▶ [Selected extract]
Skip to content

Instantly share code, notes, and snippets.

@kwhat
Last active March 3, 2020 22:26
Show Gist options
  • Star 2 You must be signed in to star a gist
  • Fork 0 You must be signed in to fork a gist
  • Save kwhat/d31b504129e69cc2aa7e655a41fc132e to your computer and use it in GitHub Desktop.
Save kwhat/d31b504129e69cc2aa7e655a41fc132e to your computer and use it in GitHub Desktop.
Binary Base Conversion in PHP

So, I have come accorss a lot of poor PHP base conversion implementations all over the internet that are unsuitable or incapable of doing large base conversion on binary data. This really isn't a problem for most people in PHP until you start dealing with very large decimals that are sensitive to percision loss, like in cryptography. The following provides two implementations for base conversion that should be safe for large bases and binary data, for example, converting a base256 (binary string) to base85 representation and back again.

Using GMP

You can use GMP to accomplish this at the cost of converting bin<->hex two unneeded times as well as being limited to base62.

<?php
// Not bits, bytes.

Collected data:
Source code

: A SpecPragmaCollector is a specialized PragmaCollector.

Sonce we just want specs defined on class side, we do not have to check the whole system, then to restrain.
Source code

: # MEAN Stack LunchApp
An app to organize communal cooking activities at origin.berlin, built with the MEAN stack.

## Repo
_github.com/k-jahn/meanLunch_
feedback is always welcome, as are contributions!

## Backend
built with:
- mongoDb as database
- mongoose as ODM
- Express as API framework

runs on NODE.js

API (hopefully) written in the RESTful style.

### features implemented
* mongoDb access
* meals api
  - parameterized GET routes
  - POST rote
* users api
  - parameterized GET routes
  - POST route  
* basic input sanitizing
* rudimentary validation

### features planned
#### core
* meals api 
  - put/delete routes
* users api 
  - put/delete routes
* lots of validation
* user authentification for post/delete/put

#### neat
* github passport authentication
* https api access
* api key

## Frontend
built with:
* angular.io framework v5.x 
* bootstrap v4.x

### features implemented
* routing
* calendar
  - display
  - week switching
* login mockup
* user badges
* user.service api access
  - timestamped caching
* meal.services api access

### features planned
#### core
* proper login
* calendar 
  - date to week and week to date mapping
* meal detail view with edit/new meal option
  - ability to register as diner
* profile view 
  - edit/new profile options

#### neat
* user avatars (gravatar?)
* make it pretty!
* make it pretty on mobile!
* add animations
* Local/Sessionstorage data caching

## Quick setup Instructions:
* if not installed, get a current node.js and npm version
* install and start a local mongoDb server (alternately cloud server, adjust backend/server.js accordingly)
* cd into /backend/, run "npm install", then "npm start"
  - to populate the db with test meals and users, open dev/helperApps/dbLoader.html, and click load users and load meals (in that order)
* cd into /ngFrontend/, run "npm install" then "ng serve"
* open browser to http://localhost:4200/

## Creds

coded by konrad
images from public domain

▶ [Exercise instructions]
A) In the gist on binary base conversion in PHP, which base is the GMP approach limited to?
B) Duplicate the stretch of the base conversion gist from "Binary Base Conversion" through "Not bits, bytes.".

▶ [List of solutions]
A) Base62.

B)
Binary Base Conversion in PHP

So, I have come accorss a lot of poor PHP base conversion implementations all over the internet that are unsuitable or incapable of doing large base conversion on binary data. This really isn't a problem for most people in PHP until you start dealing with very large decimals that are sensitive to percision loss, like in cryptography. The following provides two implementations for base conversion that should be safe for large bases and binary data, for example, converting a base256 (binary string) to base85 representation and back again.

Using GMP

You can use GMP to accomplish this at the cost of converting bin<->hex two unneeded times as well as being limited to base62.

<?php
// Not bits, bytes.